Yesterday, a white person made a comment (of which I did not listen), and it was followed up with a reply from a Hispanic person telling her “that’s racist”. She immediately defended herself saying “Whoa. I’m not racist. I am so offended you would call me racist. At least half of my past boyfriends are not white”.
That is one of the most racist defenses I have ever heard.When a person of color accuses another of racism, the best way to react is to ask “How?” and “Why?”. Growing up in a racist environment, it is inevitable for everyone to make mistakes. Black people to white people can say racist things and perform racist acts; even I, half-East Asian, half-Jewish*, am guilty of racism, internalized or not. If we, white people and others alike, do not question ourselves, how can we expect the status quo to change?
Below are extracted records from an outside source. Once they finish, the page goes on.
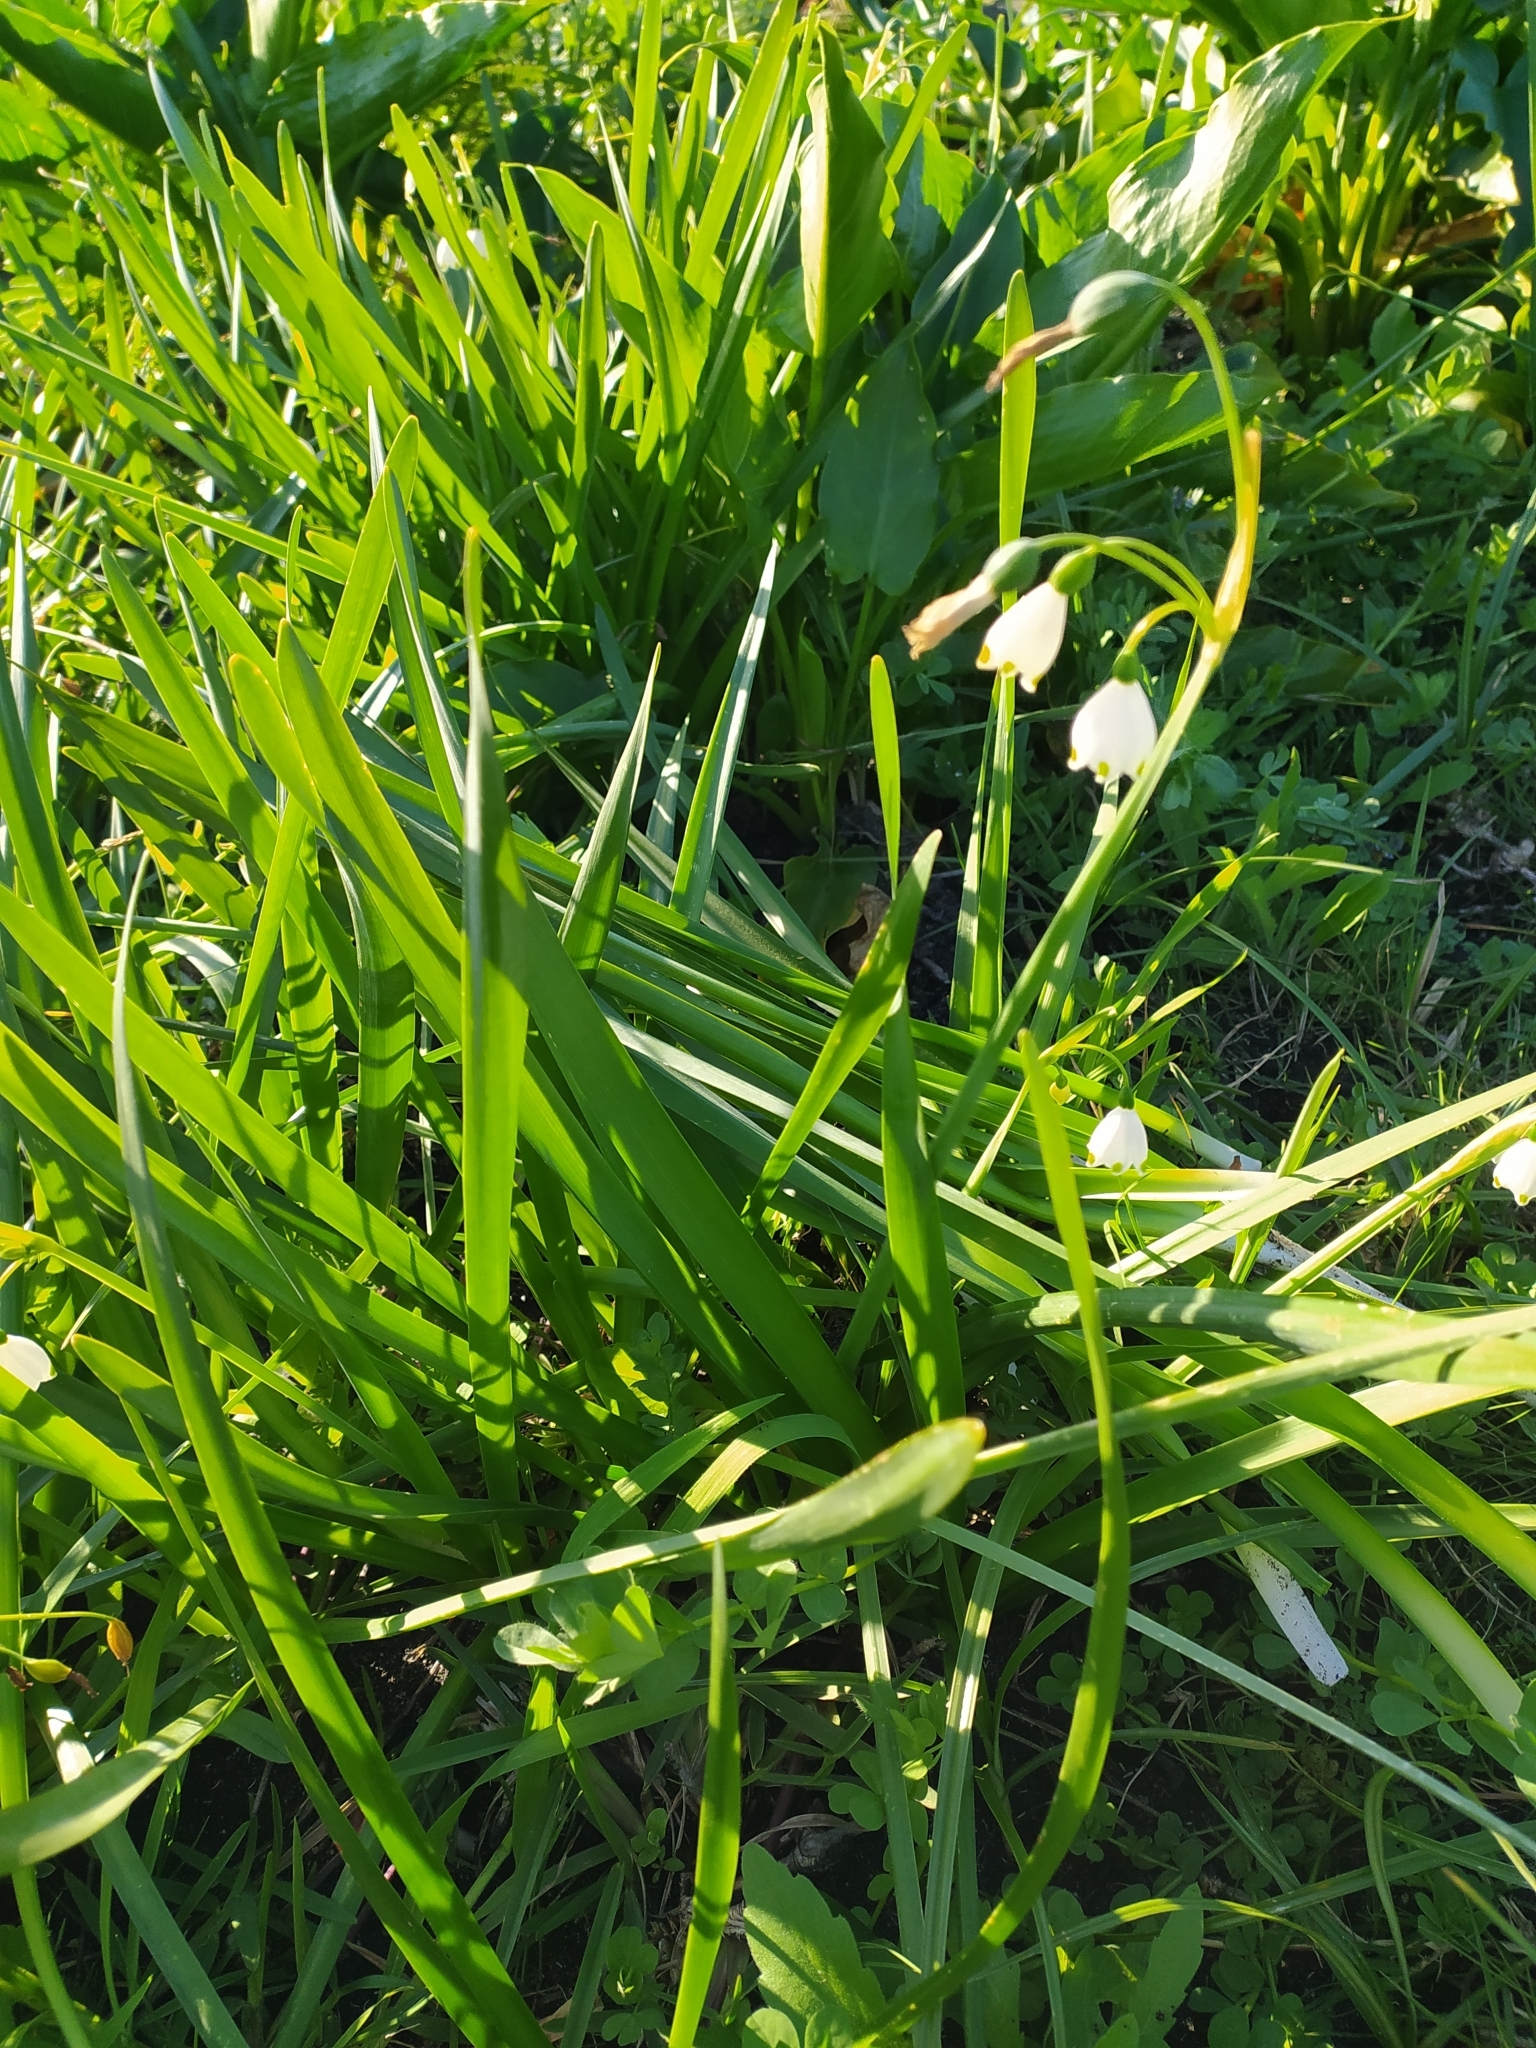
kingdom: Plantae
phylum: Tracheophyta
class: Liliopsida
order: Asparagales
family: Amaryllidaceae
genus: Leucojum
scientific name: Leucojum aestivum
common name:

*Percentages are not to scale.
Black people have always been on the worst end of racism. They are taught that white, eurocentric features are prime: fair skin, blonde hair, (large) blue eyes, thin lips, etc. Additionally, their self-esteem plummets when they see white people choosing to “enhance” themselves with darker skin, larger lips, and other trends I do not know, but their own, natural features have yet to be plastered on all of the same places Black people saw the whites. Am I saying that we, white people, are ugly and undeserving of appreciation? No! It is about time that Black people were given undivided love and attention, similar to the love and attention we have given ourselves for years. There are many people who assure themselves they are “not racist”, but they give priority to white people when acknowledging beauty (ever heard of “ALL women are beautiful! or more similarly “ALL live matter”). If you are not racist, you understand the recent history of people of color and recognize that activism does not have to include those whom have been previously represented.
The effect of eurocentrism also applies to East and South Asians (i.e. Vietnam, Philippines, Pakistan), who, I believe, get less attention. I have been ridiculed for my “chink eyes”, though a mixture of Caucasian and Chinese-Viet genes. My brother of the same concoction has faced worse harassment, even physically. Long story short, a girl, who we barely met 12 hours previously, “loved” his “blemish free” skin and took the liberty of pinching his cheeks, putting her hands all over his face, and opening his closed eyes asking “Does it hurt?” without permission. (I told her no when she asked to take a picture of my brother with her “eyes just like his”/the finger squint.) For some reason, our East Asian hospitality through masseuses, merchants, and workers alike has been mistaken for submission; somehow, we East Asians are some commodity that white people (especially) exploit. Do not touch us without asking. Do not pry open our eyes, closed or not. Do not promise us love and security when all you want to give us is your dick.
Which brings me back to the topic of dating people of color (POCs). There are NUMEROUS white males who search for East Asian women who long to come to the “free country” of America. These males do not just date these women, they MARRY them. I know and know of too many women who have been brought to this country by a white male who fantasized about having an oriental-house-maid-sex-doll only to realize their husband does not care for them. He cheats on her with various women, perhaps at massage parlors. He deprives her of freedom by denying her the ability to drive. He does not give her money or take care of her needs. He does not even care to learn her language, sometimes not caring to teach her English. He ignores the fact she is a woman, a human, a person and assumes everything will be alright for him.
And then there are stories of white women dating Black men who call them n*** in bed and have the nerve to use him as some sort of “I’m not racist” card.
The big idea is that we white people need to stop being so defensive when we are presented as racist. We as a collective have proven to live up to this label/stereotype/whatever you wish to call it. Truth of the matter is racism is still present, and unless we shift our effort from defending ourselves to defending those who need it the most, we are still racist. Just because we sexualize or date POCs does not mean we are absolutely clean.
Tips to prove to yourself racism still exists-
1. Read your favorite magazine and count each person. How many of them are white? How many of them are Black? East Asian? South Asian? Hispanic? American Indian? Others not represented? Calculate these percentages.
2. Pay attention to the goals of each party in an interracial relationship.
3. Interpret the punchlines of your favorite show that just made fun of that East Asian man who happens to sound silly with his accent and consider how this “silliness” can affect immigrants who want to be taken seriously in America.
4. Consider the pay gaps between ethnic groups, additionally divided by gender.